_EXERCISE SET_.
**1.** Copy word for word the portion of the siltstone creep text starting at "(1) According to" and ending at "specimen also increases.".
**2.** Answer these questions from the siltstone creep text:
(a) What three stages of deformation does the specimen undergo during the creep process?
(b) Which simulation software was the damage creep model embedded in?
(c) Which monitoring point position is the most unfavorable?

**** TEXT SECTION

The creep characteristics of muddy siltstone were studied using uniaxial compression creep tests, and a nonlinear damage creep model was established based on the creep deformation curve, which can accurately describe the three creep stages of the grouting specimen. Further embedding the damage creep model in the simulation software COMSOL, the established creep-fluid-structure coupled tunnel model can be used to predict and analyze the long-term stability and safety of tunnels. The conclusion obtained is as follows.

(1) According to the principle of graded loading, uniaxial compression creep tests were conducted on the muddy siltstone specimen from the borehole. The specimen undergoes three stages of deformation throughout the creep process: decaying creep stage, steady creep stage, and accelerated creep stage. The total axial strain, instantaneous strain, and total creep of rocks all increase with the increasing stress level. As the loading stress increases, the steady-state creep rate of the specimen also increases.

(2) According to the nonlinear creep characteristics of muddy siltstone, the traditional Burgers model was improved and the creep constitutive equation of the unsteady damage Burgers model was built. By fitting the uniaxial creep test data, the model parameters were inverted and the variation law of stress level was analyzed. The result was verified that the model can accurately describe the entire creep process curve, especially the accelerated creep stage. Furthermore, based on the assumption of constant bulk modulus, the creep constitutive equation under 3D stress state was derived, and the conversion relationship between 1D and 3D state parameters was obtained.

(3) The constitutive equation of the constructed nonlinear damage creep model was embedded in COMSOL, and numerical simulation of the stability of surrounding rock under creep-fluid-structure coupling was carried out for the cross-river tunnel section. From the numerical results, the stress and deformation patterns of key monitoring points in the tunnel surrounding rock during the 500 d creep period were obtained. Comparing the on-site monitoring data with the simulation results, the overall deformation trend of the two is roughly consistent. Therefore, the established creep fluid structure coupling tunnel model can be used to predict and analyze the long-term stability and safety of the tunnel. Based on the vertical displacement analysis of different monitoring points, the most unfavorable monitoring point position is the arch top.

********
**** PROVIDED RECORDS

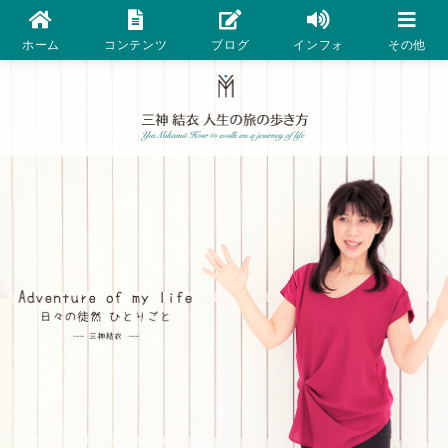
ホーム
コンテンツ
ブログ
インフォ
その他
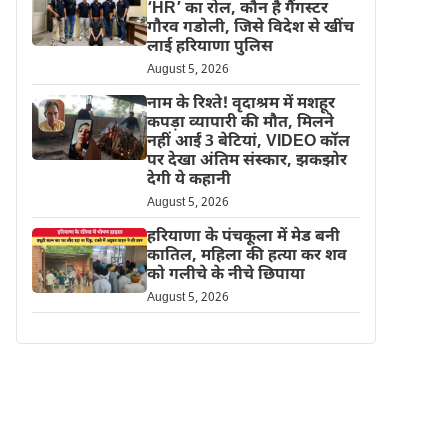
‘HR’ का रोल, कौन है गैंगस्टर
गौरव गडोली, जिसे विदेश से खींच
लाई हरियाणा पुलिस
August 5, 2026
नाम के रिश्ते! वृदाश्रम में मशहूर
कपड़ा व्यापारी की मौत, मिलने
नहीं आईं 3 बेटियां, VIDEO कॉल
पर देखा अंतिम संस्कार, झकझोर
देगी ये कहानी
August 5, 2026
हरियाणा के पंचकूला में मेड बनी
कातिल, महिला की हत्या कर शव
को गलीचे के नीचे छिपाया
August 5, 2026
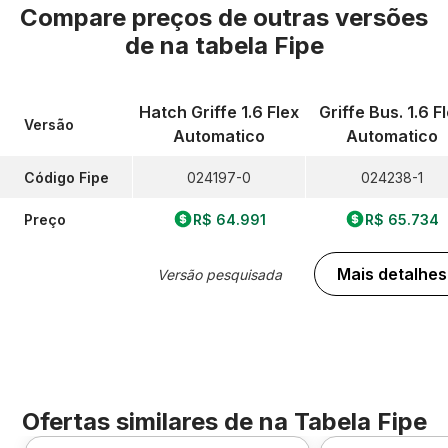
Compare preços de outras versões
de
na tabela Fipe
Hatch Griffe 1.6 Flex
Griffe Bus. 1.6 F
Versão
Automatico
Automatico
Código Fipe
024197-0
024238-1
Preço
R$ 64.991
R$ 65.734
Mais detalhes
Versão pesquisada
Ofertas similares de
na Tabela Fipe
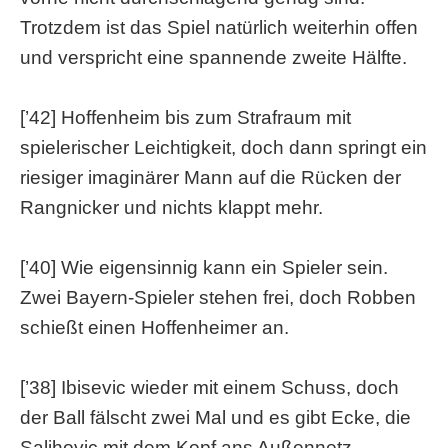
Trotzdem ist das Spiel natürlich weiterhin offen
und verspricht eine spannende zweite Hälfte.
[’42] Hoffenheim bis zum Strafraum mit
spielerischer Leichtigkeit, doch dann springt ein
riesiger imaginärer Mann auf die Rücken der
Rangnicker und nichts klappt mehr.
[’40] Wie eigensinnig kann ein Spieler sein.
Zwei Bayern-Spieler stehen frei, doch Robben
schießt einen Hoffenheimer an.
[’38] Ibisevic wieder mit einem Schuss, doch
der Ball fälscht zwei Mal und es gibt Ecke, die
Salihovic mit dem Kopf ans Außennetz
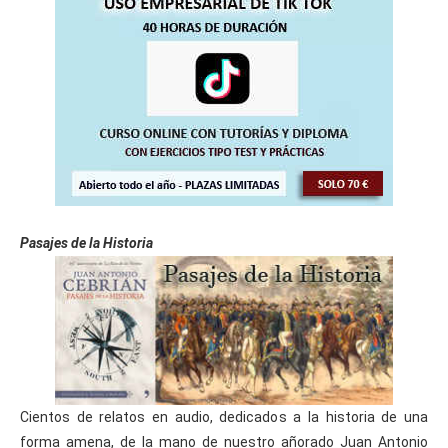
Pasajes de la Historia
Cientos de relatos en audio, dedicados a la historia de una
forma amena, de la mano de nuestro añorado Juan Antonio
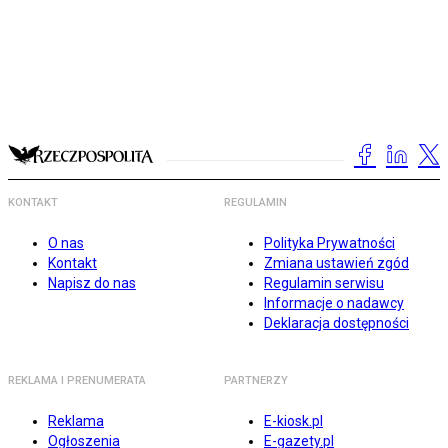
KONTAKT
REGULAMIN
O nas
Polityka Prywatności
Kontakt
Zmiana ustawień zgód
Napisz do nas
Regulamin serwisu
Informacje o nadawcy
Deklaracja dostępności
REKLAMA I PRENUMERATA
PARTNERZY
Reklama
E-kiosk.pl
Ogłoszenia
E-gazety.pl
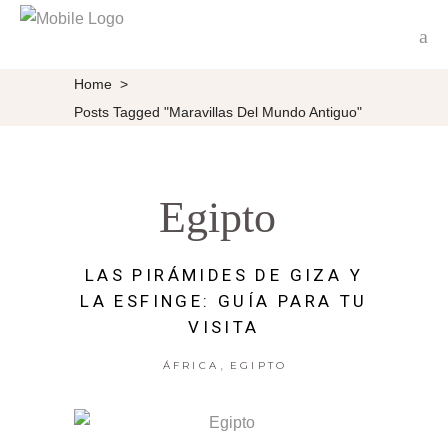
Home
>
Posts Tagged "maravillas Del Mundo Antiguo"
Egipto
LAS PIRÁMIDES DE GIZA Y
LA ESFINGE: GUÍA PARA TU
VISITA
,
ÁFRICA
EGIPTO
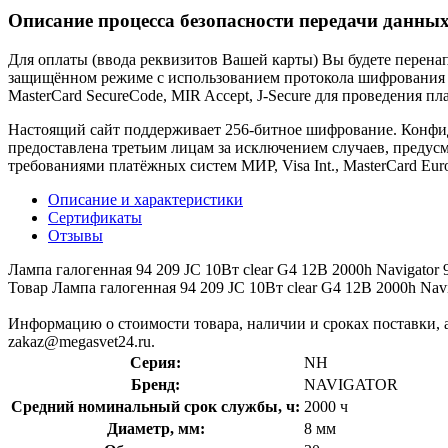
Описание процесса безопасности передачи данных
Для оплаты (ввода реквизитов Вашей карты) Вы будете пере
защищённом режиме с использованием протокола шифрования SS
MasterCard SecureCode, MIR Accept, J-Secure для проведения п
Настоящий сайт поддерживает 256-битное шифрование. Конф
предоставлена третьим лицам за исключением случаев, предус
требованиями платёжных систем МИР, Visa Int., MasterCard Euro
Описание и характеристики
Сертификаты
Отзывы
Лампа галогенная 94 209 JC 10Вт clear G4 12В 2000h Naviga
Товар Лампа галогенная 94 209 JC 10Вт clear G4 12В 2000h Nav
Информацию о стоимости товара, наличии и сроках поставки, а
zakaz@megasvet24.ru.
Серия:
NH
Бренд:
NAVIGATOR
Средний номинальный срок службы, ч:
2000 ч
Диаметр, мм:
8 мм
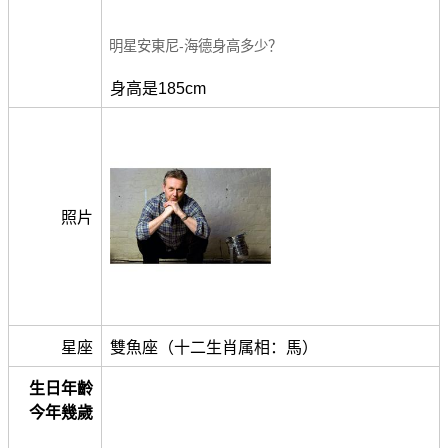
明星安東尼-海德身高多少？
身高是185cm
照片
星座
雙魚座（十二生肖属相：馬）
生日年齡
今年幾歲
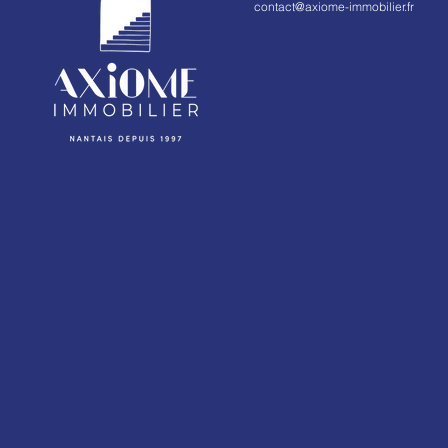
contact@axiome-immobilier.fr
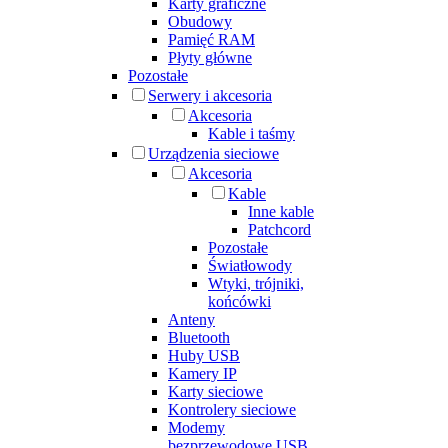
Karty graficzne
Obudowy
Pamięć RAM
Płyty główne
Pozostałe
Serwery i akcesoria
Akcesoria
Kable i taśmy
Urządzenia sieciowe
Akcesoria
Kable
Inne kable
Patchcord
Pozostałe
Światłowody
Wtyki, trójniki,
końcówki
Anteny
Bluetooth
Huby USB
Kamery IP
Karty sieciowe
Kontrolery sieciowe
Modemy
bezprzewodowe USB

********
**** PROVIDED RECORDS

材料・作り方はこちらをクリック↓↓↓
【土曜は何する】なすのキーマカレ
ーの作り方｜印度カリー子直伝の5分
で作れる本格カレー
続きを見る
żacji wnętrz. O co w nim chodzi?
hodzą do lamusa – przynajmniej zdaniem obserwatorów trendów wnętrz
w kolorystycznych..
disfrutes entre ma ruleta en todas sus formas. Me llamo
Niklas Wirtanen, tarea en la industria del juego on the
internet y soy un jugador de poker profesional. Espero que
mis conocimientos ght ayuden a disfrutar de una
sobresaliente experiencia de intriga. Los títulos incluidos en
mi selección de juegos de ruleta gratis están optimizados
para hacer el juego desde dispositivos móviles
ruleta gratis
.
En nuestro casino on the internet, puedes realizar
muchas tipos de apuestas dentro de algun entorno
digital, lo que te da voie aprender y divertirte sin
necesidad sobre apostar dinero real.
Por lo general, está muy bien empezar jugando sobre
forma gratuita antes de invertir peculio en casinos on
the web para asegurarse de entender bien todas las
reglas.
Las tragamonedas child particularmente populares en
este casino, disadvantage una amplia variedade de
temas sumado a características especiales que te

********

_ANSWERS TO THE PROBLEMS_.
**1.**
(1) According to the principle of graded loading, uniaxial compression creep tests were conducted on the muddy siltstone specimen from the borehole. The specimen undergoes three stages of deformation throughout the creep process: decaying creep stage, steady creep stage, and accelerated creep stage. The total axial strain, instantaneous strain, and total creep of rocks all increase with the increasing stress level. As the loading stress increases, the steady-state creep rate of the specimen also increases.

**2.**
(a) The decaying creep stage, the steady creep stage, and the accelerated creep stage.
(b) COMSOL.
(c) The arch top.